» Text under study:

“The mission of FIRST is to inspire young people to be science and technology leaders and innovators, by engaging them in exciting mentor-based programs that build science, engineering, and technology skills, that inspire innovation, and that foster well-rounded life capabilities including self-confidence, communication, and leadership.” This is executed through leagues that host competitions, where robots compete to score points based on a given objective.
I was quitting the band and my mom didn’t want me to be a lowlife. I submitted an application for my school’s Robotics Organization and got accepted. Prior to the selection process, there is a meeting that explains information about what FIRST is and the cost of the season. That meeting was filled with parents. That’s where this all starts.
It’s possible that one of those people end up reading this article and proceed to “do something” about it. That could be contacting me directly or a teacher or whatever. Don’t do that. Everything I talk about going forward is (100 - Psychopathy Chance)% the parents’ fault. Raise your kids correctly and we don’t run into any of the “issues” you created in this article. In addition, external readers must keep in mind that people change, but I can’t confirm or deny that they did; only what happened.
I was drafted to 6209 QuadX. This team consisted of the following members: Rebecca Bates (Project-Manager), Chandler Pryor (Assistant Project-Manager), Ryan Hollaway (Hardware Lead), Cameron Ferweda (Hardware), Alex Tan (Software Lead), Devan Patel (Software), Mia Thompson (Marketing), Tanvi Siruvuri (Marketing), Kiyan Bhalla (Hardware to Marketing), and Me (Software). There are four important contexts for this season.
First, we lost our Marketing Lead (ML) before the season even started. ML asked not to be on the team — due to the final context — IF she was picked in a certain way. Rebecca picked her in that way anyways… Another issue occurred regarding leaked information, which ended in Rebecca telling the organization that ML disrespected her authority. This resulted in ML being blamed by the organization for something (?) and being forced to apologize to Rebecca. In this apology, ML voiced her concerns about the way Rebecca was leading the team, which prompted Rebecca to tell the organization that the ML disrespected her AGAIN. The organization was obligated to support Rebecca, so ML was placed on probation with a contract that stated that “everything was her [ML’s] fault”. ML was a person who definitely was NOT going to let someone walk over them. She quit.
The second context is explained by the following message (to the group chat) from our first-time Project Manager that was actually sent by her boyfriend (Assistant Project Manager).
The message isn’t that important, but its implications are: If I’m being honest, there really isn’t an issue with dating someone you work with, as long as you are able to separate your work environment (business decisions) with your personal environment (emotional decisions). However, Rebecca didn’t do that during this season, which opened the team up to accountability issues and bias within our management.
The third context is that I’m supposed to be a software developer, while Alex Tan — featured in The Racism I Experienced In School — is the software lead. That’s right. My direct superior — at that time — is a racist, who did NOT change since I’d last seen him (in 6th grade). I was willing to overlook our history for this objective, but he wasn’t initially.

» Material shown:

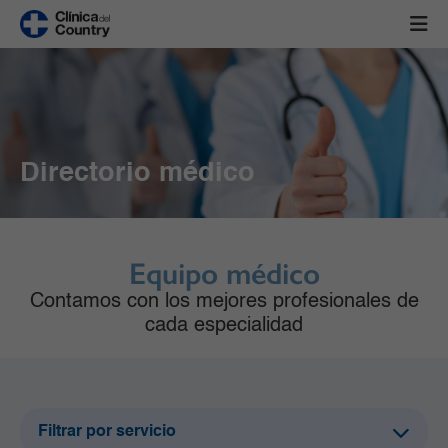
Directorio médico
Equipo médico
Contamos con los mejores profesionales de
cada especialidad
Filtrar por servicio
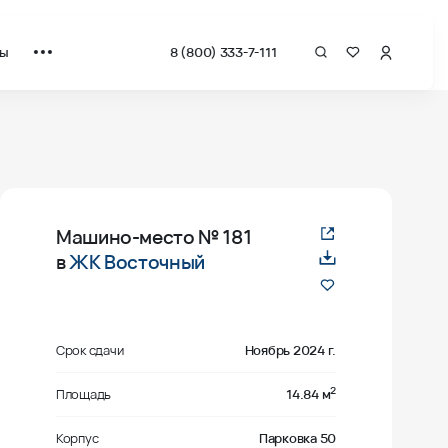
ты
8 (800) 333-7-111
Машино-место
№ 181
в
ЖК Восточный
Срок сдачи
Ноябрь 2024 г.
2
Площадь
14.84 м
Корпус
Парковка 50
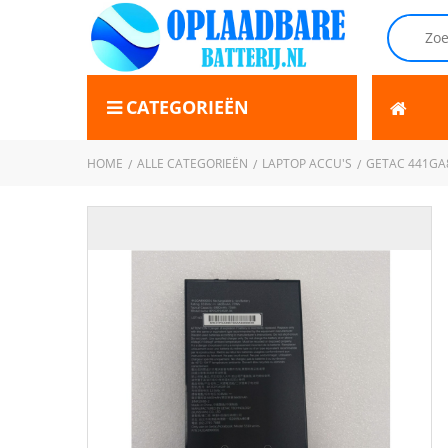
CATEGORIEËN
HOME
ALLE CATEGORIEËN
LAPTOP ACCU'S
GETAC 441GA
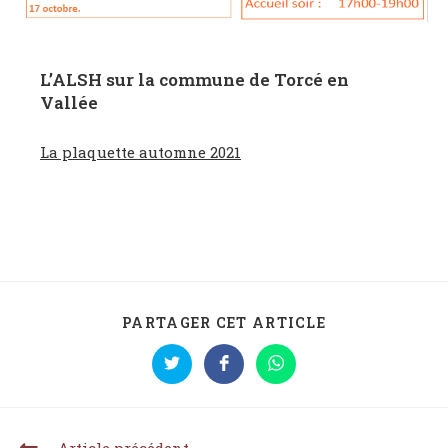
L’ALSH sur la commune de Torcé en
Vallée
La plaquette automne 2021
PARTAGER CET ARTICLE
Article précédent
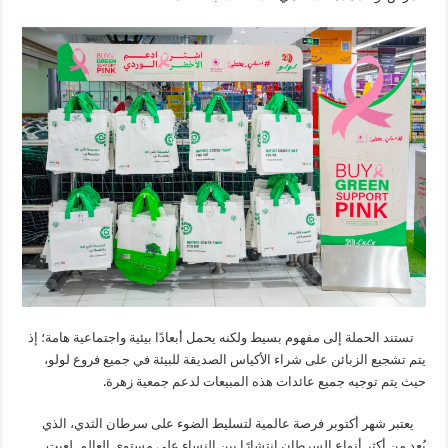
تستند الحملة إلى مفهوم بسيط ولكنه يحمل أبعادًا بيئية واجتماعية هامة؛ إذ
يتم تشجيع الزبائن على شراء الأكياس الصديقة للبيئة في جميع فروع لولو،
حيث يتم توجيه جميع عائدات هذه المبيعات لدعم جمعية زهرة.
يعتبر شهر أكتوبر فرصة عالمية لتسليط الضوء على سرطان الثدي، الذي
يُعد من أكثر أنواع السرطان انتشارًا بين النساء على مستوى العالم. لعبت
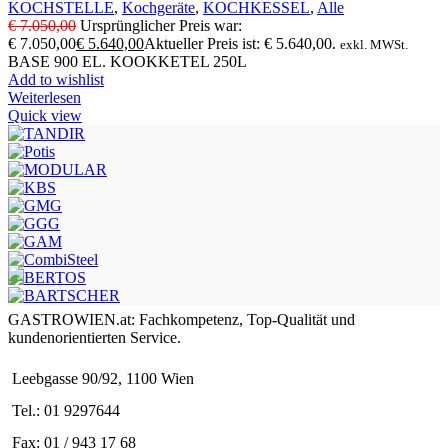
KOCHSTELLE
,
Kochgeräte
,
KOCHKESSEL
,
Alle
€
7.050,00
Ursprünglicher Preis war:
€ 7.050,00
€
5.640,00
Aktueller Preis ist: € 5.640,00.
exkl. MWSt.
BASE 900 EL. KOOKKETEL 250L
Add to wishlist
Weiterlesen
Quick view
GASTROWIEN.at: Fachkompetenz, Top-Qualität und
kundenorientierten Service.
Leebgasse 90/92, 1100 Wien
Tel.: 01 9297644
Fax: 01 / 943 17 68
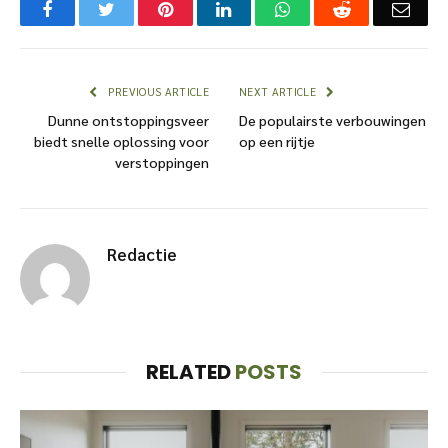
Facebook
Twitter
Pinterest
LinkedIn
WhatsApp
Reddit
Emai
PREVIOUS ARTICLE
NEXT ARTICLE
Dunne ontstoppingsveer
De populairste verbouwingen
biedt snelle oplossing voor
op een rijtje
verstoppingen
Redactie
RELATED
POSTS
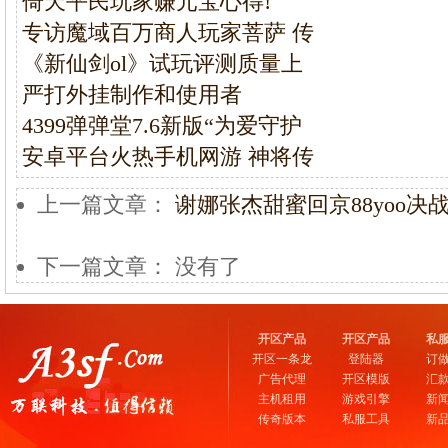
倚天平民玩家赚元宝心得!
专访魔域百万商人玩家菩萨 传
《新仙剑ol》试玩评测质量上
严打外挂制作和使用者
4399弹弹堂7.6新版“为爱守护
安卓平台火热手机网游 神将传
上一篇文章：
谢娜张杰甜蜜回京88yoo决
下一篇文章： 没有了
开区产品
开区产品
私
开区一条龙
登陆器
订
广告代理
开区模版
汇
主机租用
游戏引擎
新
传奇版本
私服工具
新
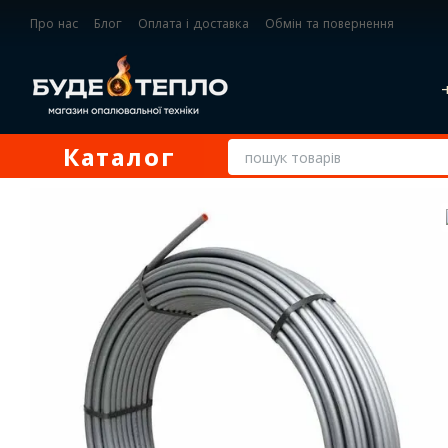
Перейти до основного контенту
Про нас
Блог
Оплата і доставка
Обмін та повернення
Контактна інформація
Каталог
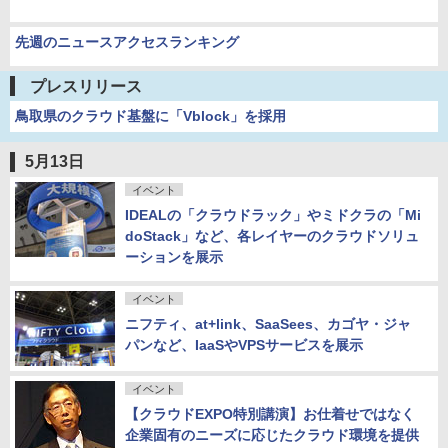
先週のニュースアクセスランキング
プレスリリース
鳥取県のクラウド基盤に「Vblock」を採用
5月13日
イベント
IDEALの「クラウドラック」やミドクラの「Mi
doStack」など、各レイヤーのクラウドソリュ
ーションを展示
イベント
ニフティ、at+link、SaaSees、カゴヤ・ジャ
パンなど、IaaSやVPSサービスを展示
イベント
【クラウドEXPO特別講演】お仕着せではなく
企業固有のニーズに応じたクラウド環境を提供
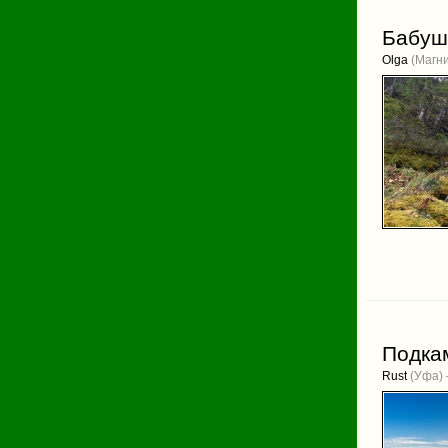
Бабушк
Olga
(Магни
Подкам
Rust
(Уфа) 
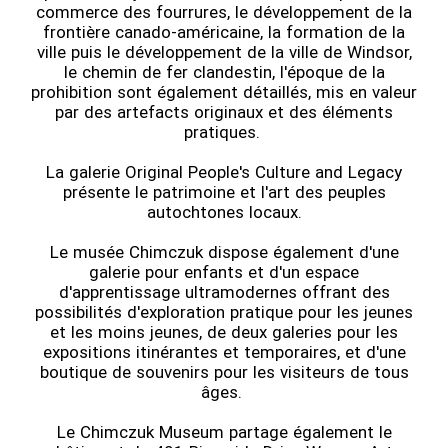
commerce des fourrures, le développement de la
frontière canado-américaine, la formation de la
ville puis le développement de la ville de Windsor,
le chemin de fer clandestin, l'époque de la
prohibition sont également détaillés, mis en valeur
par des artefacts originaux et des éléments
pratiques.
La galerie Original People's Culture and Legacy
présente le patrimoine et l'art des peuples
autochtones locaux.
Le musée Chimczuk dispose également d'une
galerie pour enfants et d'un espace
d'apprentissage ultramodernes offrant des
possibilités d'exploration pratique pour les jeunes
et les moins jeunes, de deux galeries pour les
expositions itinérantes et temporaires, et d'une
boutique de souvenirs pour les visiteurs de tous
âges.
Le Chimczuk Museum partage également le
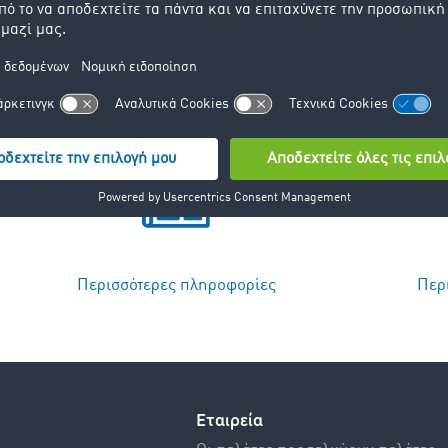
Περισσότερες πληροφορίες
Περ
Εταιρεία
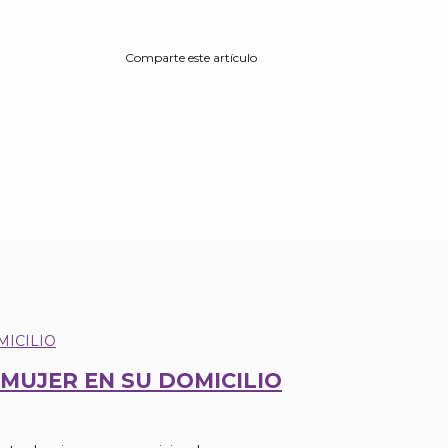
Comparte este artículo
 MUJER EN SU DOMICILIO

» Goal of the exercise: Reproduce everything in the robotics team account from "The second context" down to "within our management.", copying it word for word.

» Solution to the exercise:
The second context is explained by the following message (to the group chat) from our first-time Project Manager that was actually sent by her boyfriend (Assistant Project Manager).
The message isn’t that important, but its implications are: If I’m being honest, there really isn’t an issue with dating someone you work with, as long as you are able to separate your work environment (business decisions) with your personal environment (emotional decisions). However, Rebecca didn’t do that during this season, which opened the team up to accountability issues and bias within our management.